▸ **BRANO FORNITO**:
* * * * *
Bedoli dipinse anche diversi ritratti fra cui spiccano il collezionista Bartolomeo Prati, la piccola Anna Eleonora Sanvitale, figlia del conte Gilberto poi andata in sposa a un membro della corte ferrarese e molto apprezzata in ambito letterario, e il poeta e cortigiano Luigi Borra, opere ricche di raffinatezze stilistiche e di complessi riferimenti simbolici che contribuiscono a definire la dimensione intellettuale e spirituale del personaggio.
* * * * *
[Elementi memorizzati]
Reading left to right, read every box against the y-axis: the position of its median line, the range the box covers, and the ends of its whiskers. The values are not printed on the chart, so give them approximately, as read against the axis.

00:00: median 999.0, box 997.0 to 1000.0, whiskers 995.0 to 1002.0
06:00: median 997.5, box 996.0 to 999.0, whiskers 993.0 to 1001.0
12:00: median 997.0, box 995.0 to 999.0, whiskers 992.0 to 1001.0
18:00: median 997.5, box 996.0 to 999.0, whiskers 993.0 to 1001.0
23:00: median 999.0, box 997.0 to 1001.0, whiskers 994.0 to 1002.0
* * * * *
▸ **COMPITO ASSEGNATO**: Restituisci senza modifiche la parte del brano sui ritratti di Bedoli che comincia con "Bedoli dipinse anche" e prosegue fino a "spirituale del personaggio.".

▸ **RISPOSTA SCRITTA**:
Bedoli dipinse anche diversi ritratti fra cui spiccano il collezionista Bartolomeo Prati, la piccola Anna Eleonora Sanvitale, figlia del conte Gilberto poi andata in sposa a un membro della corte ferrarese e molto apprezzata in ambito letterario, e il poeta e cortigiano Luigi Borra, opere ricche di raffinatezze stilistiche e di complessi riferimenti simbolici che contribuiscono a definire la dimensione intellettuale e spirituale del personaggio.